* _SUPPLIED RECORDS_:
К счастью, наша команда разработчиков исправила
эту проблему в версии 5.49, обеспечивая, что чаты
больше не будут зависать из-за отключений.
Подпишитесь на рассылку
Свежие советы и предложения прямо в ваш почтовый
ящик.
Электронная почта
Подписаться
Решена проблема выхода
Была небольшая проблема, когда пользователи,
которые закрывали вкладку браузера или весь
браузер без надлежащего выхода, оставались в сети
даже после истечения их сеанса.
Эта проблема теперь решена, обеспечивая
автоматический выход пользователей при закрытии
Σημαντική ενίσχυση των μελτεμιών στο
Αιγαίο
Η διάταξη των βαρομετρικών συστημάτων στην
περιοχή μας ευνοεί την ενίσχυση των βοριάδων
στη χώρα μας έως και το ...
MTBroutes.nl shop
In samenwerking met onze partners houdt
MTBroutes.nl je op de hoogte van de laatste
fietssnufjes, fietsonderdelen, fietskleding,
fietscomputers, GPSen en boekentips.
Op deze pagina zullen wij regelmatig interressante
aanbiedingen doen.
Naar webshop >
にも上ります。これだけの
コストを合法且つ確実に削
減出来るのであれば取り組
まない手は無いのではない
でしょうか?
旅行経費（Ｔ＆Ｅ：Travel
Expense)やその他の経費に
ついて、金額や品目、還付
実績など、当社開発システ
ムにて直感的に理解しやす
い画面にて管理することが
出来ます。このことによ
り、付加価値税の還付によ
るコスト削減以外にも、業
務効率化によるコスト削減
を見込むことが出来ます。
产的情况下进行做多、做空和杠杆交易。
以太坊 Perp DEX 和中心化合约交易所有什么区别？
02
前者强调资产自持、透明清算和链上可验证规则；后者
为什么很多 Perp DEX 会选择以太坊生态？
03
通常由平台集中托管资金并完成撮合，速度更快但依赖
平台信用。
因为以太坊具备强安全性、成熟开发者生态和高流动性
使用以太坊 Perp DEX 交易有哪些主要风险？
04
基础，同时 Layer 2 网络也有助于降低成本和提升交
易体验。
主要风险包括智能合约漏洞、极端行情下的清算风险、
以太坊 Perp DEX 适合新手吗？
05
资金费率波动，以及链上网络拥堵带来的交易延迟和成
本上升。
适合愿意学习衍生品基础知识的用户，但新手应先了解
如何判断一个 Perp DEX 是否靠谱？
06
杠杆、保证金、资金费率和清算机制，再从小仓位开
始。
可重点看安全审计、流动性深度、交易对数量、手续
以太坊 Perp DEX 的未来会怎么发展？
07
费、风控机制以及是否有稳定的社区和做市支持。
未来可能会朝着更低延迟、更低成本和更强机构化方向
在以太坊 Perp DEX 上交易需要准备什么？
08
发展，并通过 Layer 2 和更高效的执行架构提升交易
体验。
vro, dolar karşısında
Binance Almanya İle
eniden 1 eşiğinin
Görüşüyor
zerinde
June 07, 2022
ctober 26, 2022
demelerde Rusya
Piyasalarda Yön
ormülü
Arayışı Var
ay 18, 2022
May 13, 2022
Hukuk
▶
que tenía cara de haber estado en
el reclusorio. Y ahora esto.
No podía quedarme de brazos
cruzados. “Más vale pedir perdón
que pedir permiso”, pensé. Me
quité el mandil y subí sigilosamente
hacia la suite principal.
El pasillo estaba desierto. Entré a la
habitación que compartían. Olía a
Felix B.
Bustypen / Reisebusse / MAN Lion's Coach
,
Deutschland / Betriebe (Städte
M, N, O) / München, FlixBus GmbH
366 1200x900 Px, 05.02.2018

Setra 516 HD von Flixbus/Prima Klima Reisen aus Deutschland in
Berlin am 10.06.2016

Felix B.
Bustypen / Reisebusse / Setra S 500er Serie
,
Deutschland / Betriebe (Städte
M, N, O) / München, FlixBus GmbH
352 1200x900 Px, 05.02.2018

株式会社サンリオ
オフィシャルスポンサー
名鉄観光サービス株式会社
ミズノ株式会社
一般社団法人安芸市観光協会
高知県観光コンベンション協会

* _EXERCISE DESCRIPTION_:
Copy out every one of the lines above word for word, keeping each line's characters and order unchanged.

* _RESULT_:
К счастью, наша команда разработчиков исправила
эту проблему в версии 5.49, обеспечивая, что чаты
больше не будут зависать из-за отключений.
Подпишитесь на рассылку
Свежие советы и предложения прямо в ваш почтовый
ящик.
Электронная почта
Подписаться
Решена проблема выхода
Была небольшая проблема, когда пользователи,
которые закрывали вкладку браузера или весь
браузер без надлежащего выхода, оставались в сети
даже после истечения их сеанса.
Эта проблема теперь решена, обеспечивая
автоматический выход пользователей при закрытии
Σημαντική ενίσχυση των μελτεμιών στο
Αιγαίο
Η διάταξη των βαρομετρικών συστημάτων στην
περιοχή μας ευνοεί την ενίσχυση των βοριάδων
στη χώρα μας έως και το ...
MTBroutes.nl shop
In samenwerking met onze partners houdt
MTBroutes.nl je op de hoogte van de laatste
fietssnufjes, fietsonderdelen, fietskleding,
fietscomputers, GPSen en boekentips.
Op deze pagina zullen wij regelmatig interressante
aanbiedingen doen.
Naar webshop >
にも上ります。これだけの
コストを合法且つ確実に削
減出来るのであれば取り組
まない手は無いのではない
でしょうか?
旅行経費（Ｔ＆Ｅ：Travel
Expense)やその他の経費に
ついて、金額や品目、還付
実績など、当社開発システ
ムにて直感的に理解しやす
い画面にて管理することが
出来ます。このことによ
り、付加価値税の還付によ
るコスト削減以外にも、業
務効率化によるコスト削減
を見込むことが出来ます。
产的情况下进行做多、做空和杠杆交易。
以太坊 Perp DEX 和中心化合约交易所有什么区别？
02
前者强调资产自持、透明清算和链上可验证规则；后者
为什么很多 Perp DEX 会选择以太坊生态？
03
通常由平台集中托管资金并完成撮合，速度更快但依赖
平台信用。
因为以太坊具备强安全性、成熟开发者生态和高流动性
使用以太坊 Perp DEX 交易有哪些主要风险？
04
基础，同时 Layer 2 网络也有助于降低成本和提升交
易体验。
主要风险包括智能合约漏洞、极端行情下的清算风险、
以太坊 Perp DEX 适合新手吗？
05
资金费率波动，以及链上网络拥堵带来的交易延迟和成
本上升。
适合愿意学习衍生品基础知识的用户，但新手应先了解
如何判断一个 Perp DEX 是否靠谱？
06
杠杆、保证金、资金费率和清算机制，再从小仓位开
始。
可重点看安全审计、流动性深度、交易对数量、手续
以太坊 Perp DEX 的未来会怎么发展？
07
费、风控机制以及是否有稳定的社区和做市支持。
未来可能会朝着更低延迟、更低成本和更强机构化方向
在以太坊 Perp DEX 上交易需要准备什么？
08
发展，并通过 Layer 2 和更高效的执行架构提升交易
体验。
vro, dolar karşısında
Binance Almanya İle
eniden 1 eşiğinin
Görüşüyor
zerinde
June 07, 2022
ctober 26, 2022
demelerde Rusya
Piyasalarda Yön
ormülü
Arayışı Var
ay 18, 2022
May 13, 2022
Hukuk
▶
que tenía cara de haber estado en
el reclusorio. Y ahora esto.
No podía quedarme de brazos
cruzados. “Más vale pedir perdón
que pedir permiso”, pensé. Me
quité el mandil y subí sigilosamente
hacia la suite principal.
El pasillo estaba desierto. Entré a la
habitación que compartían. Olía a
Felix B.
Bustypen / Reisebusse / MAN Lion's Coach
,
Deutschland / Betriebe (Städte
M, N, O) / München, FlixBus GmbH
366 1200x900 Px, 05.02.2018

Setra 516 HD von Flixbus/Prima Klima Reisen aus Deutschland in
Berlin am 10.06.2016

Felix B.
Bustypen / Reisebusse / Setra S 500er Serie
,
Deutschland / Betriebe (Städte
M, N, O) / München, FlixBus GmbH
352 1200x900 Px, 05.02.2018

株式会社サンリオ
オフィシャルスポンサー
名鉄観光サービス株式会社
ミズノ株式会社
一般社団法人安芸市観光協会
高知県観光コンベンション協会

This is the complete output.